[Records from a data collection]
____
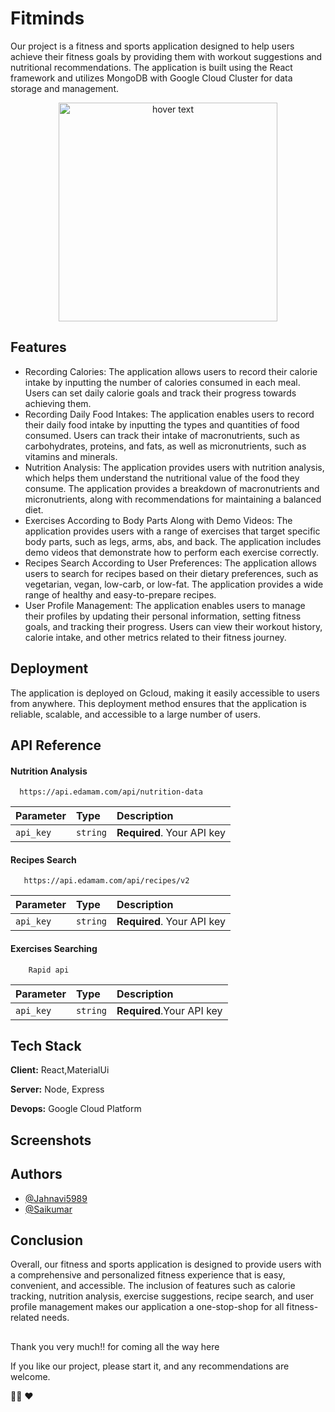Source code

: 
# Fitminds

Our project is a fitness and sports application designed to help users achieve their fitness goals by providing them with workout suggestions and nutritional recommendations. The application is built using the React framework and utilizes MongoDB with Google Cloud Cluster for data storage and management.



<p align="center">
  <img src="(https://i.pinimg.com/originals/ff/d2/b1/ffd2b1502f7ad1c081e559672a6fad44.jpg)" width="350" title="hover text">
</p>


## Features

- Recording Calories:
The application allows users to record their calorie intake by inputting the number of calories consumed in each meal. Users can set daily calorie goals and track their progress towards achieving them.
- Recording Daily Food Intakes:
The application enables users to record their daily food intake by inputting the types and quantities of food consumed. Users can track their intake of macronutrients, such as carbohydrates, proteins, and fats, as well as micronutrients, such as vitamins and minerals.
- Nutrition Analysis:
The application provides users with nutrition analysis, which helps them understand the nutritional value of the food they consume. The application provides a breakdown of macronutrients and micronutrients, along with recommendations for maintaining a balanced diet.
- Exercises According to Body Parts Along with Demo Videos:
The application provides users with a range of exercises that target specific body parts, such as legs, arms, abs, and back. The application includes demo videos that demonstrate how to perform each exercise correctly.
- Recipes Search According to User Preferences:
The application allows users to search for recipes based on their dietary preferences, such as vegetarian, vegan, low-carb, or low-fat. The application provides a wide range of healthy and easy-to-prepare recipes.
- User Profile Management:
The application enables users to manage their profiles by updating their personal information, setting fitness goals, and tracking their progress. Users can view their workout history, calorie intake, and other metrics related to their fitness journey.



## Deployment

The application is deployed on Gcloud, making it easily accessible to users from anywhere. This deployment method ensures that the application is reliable, scalable, and accessible to a large number of users.



## API Reference

#### Nutrition Analysis

```http
  https://api.edamam.com/api/nutrition-data
```

| Parameter | Type     | Description                |
| :-------- | :------- | :------------------------- |
| `api_key` | `string` | **Required**. Your API key |

#### Recipes Search

```http
   https://api.edamam.com/api/recipes/v2
```

| Parameter | Type     | Description                       |
| :-------- | :------- | :-------------------------------- |
| `api_key`     | `string` | **Required**. Your API key |

#### Exercises Searching

```http
    Rapid api
```

| Parameter | Type     | Description                       |
| :-------- | :------- | :-------------------------------- |
| `api_key`     | `string` | **Required**.Your API key  |


## Tech Stack

**Client:** React,MaterialUi

**Server:** Node, Express

**Devops:** Google Cloud Platform


## Screenshots




## Authors

- [@Jahnavi5989](https://www.github.com/Jahnavi5989)
- [@Saikumar]()


## Conclusion
Overall, our fitness and sports application is designed to provide users with a comprehensive and personalized fitness experience that is easy, convenient, and accessible. The inclusion of features such as calorie tracking, nutrition analysis, exercise suggestions, recipe search, and user profile management makes our application a one-stop-shop for all fitness-related needs.
##
Thank you very much!!  for coming all the way here

If you like our project, please start it, and any recommendations are welcome.


👋👋
❤️

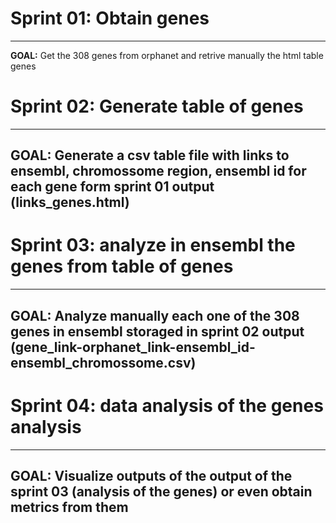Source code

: # Sprint 01: Obtain genes
---
**GOAL:**
Get the 308 genes from orphanet and retrive manually the html table genes
# Sprint 02: Generate table of genes
---
**GOAL:**
Generate a csv table file with links to ensembl, chromossome region, ensembl id for each gene form sprint 01 output (links_genes.html)
---
# Sprint 03: analyze in ensembl the genes from table of genes
---
**GOAL:**
Analyze manually each one of the 308 genes in ensembl storaged in sprint 02 output (gene_link-orphanet_link-ensembl_id-ensembl_chromossome.csv)
---
# Sprint 04: data analysis of the genes analysis
---
**GOAL:**
Visualize outputs of the output of the sprint 03 (analysis of the genes) or even obtain metrics from them
---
____
To do -> Please transcribe, word for word, every line from the first line of the records above through the line containing "The application allows users to record", and leave out any pictures.

Written answer ->
Source code

: 
# Fitminds

Our project is a fitness and sports application designed to help users achieve their fitness goals by providing them with workout suggestions and nutritional recommendations. The application is built using the React framework and utilizes MongoDB with Google Cloud Cluster for data storage and management.



<p align="center">
  <img src="(https://i.pinimg.com/originals/ff/d2/b1/ffd2b1502f7ad1c081e559672a6fad44.jpg)" width="350" title="hover text">
</p>


## Features

- Recording Calories:
The application allows users to record their calorie intake by inputting the number of calories consumed in each meal. Users can set daily calorie goals and track their progress towards achieving them.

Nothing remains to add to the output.